The setup of the specific cell-capturing microfiber system with a vacuum pump. Whole blood flows through the micropores of the 3D microfiber, and specific cells are captured

Conclusions and perspective

To obtain a highly sensitive and rapid immunoassay, a 3D polymer microstructure prepared by the ESD method has been developed. Nanosphere and microfiber structures have a strong potential for increasing the antibody immobilization density due to the control of the surface tension of the solution, which can in turn increase the specific signal.
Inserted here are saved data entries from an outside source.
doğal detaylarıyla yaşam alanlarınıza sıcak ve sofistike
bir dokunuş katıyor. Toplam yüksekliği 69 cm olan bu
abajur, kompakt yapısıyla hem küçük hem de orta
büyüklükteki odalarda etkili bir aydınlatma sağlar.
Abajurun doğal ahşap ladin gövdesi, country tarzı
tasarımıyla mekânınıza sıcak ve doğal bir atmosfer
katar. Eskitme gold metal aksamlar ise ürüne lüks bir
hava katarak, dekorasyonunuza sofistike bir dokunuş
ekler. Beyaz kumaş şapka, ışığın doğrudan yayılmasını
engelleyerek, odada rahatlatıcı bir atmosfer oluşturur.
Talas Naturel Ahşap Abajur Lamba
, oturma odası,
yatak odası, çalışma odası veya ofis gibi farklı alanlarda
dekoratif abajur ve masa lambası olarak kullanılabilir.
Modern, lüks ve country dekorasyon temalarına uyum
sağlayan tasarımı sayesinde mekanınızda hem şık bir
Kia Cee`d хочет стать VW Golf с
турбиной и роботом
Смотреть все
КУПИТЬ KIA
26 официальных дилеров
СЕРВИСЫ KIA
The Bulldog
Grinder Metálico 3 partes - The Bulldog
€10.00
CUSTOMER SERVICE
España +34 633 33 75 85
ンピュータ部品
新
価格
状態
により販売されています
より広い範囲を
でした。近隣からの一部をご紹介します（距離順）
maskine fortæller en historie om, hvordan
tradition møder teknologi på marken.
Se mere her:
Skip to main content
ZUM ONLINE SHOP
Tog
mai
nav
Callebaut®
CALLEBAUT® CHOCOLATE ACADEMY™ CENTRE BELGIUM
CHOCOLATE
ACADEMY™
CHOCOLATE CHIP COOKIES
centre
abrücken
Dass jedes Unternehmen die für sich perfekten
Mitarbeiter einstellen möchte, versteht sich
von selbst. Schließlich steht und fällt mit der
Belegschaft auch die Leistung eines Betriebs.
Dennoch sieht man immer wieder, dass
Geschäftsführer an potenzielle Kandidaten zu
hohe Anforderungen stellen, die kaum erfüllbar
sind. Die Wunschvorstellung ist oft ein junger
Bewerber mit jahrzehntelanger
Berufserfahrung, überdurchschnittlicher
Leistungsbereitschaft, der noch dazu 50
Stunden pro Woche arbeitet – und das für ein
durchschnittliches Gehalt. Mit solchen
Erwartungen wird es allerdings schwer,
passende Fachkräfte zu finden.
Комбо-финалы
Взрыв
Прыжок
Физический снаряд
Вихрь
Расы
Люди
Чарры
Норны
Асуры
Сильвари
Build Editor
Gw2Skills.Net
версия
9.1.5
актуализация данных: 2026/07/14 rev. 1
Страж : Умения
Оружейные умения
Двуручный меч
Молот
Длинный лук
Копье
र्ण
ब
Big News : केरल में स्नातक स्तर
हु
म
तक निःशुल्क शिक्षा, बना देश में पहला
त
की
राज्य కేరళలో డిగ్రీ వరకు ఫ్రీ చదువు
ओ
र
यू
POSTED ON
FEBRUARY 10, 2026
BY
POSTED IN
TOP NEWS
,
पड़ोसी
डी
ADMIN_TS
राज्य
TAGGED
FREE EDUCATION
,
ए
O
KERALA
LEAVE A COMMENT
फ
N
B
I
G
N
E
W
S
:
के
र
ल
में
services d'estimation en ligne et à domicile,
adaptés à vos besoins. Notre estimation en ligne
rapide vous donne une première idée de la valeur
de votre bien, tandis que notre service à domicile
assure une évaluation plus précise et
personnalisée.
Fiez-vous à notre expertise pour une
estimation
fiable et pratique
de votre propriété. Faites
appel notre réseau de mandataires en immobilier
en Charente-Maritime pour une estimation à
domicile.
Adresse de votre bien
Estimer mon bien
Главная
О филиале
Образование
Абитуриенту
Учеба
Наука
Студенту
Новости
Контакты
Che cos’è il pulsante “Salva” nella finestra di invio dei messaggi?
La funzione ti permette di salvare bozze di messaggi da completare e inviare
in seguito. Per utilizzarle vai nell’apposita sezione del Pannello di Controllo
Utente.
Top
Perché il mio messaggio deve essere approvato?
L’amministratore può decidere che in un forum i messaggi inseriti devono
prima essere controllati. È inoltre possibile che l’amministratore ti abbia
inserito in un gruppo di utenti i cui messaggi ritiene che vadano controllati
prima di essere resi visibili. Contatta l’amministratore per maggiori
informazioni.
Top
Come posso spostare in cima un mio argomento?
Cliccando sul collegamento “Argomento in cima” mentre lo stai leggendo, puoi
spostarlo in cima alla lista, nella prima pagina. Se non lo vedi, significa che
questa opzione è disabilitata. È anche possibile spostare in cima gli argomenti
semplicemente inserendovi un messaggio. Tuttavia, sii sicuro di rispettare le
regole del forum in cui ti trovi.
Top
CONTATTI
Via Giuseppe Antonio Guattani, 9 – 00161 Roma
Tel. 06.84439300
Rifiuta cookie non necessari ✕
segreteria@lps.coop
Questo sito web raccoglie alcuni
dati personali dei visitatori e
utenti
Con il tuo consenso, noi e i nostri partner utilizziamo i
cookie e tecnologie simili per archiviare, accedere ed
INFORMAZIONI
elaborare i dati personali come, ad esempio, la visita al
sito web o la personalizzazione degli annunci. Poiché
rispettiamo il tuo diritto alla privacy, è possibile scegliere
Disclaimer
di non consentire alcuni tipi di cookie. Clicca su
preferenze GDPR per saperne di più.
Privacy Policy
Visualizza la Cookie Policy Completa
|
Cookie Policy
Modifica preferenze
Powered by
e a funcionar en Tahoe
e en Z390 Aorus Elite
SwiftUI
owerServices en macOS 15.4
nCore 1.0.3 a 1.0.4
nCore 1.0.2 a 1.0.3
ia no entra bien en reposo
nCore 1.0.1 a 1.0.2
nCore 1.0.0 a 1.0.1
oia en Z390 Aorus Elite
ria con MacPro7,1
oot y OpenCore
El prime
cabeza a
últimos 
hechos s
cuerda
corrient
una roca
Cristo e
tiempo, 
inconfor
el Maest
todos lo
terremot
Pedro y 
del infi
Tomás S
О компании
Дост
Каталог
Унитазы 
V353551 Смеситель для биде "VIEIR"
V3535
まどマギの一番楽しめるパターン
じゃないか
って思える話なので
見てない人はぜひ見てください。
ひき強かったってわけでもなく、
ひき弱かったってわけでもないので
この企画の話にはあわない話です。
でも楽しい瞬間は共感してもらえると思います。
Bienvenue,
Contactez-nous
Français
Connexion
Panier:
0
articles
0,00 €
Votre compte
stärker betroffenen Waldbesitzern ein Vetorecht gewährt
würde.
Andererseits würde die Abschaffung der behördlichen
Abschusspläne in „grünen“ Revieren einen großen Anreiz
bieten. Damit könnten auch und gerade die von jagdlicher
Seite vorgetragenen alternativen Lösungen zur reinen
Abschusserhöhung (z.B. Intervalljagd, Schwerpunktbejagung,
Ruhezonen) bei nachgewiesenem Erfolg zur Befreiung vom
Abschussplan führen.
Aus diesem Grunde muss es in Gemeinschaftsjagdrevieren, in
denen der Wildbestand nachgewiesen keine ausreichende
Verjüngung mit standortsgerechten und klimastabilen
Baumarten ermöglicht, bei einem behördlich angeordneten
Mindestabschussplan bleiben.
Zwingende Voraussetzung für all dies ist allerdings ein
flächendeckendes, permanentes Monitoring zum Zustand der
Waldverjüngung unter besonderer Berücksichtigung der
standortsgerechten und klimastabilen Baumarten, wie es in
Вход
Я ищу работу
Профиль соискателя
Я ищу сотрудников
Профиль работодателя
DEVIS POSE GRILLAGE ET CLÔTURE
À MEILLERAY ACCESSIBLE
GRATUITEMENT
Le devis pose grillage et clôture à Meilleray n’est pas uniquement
When a biocompatible polymer resistant to non-specific protein adsorption is employed as a nano- and/or microstructured platform for biosensing, it decreases the noise. As a result, the platform ensures highly sensitive biosensing. Furthermore, the nano- and/or microstructured platform can be applied to a microchip immunoassay to decrease the assay duration. The microfiber structure is unique not only because of the high-density immobilization of an antibody but also because of the increased flow rate induced by vacuum aspiration. An ultrafast immunoassay can be implemented using the combination of the microfiber platform and forced convection of an analyte solution. In conclusion, 3D polymeric nano- and/or microstructures show great promise as a platform for biodevice applications.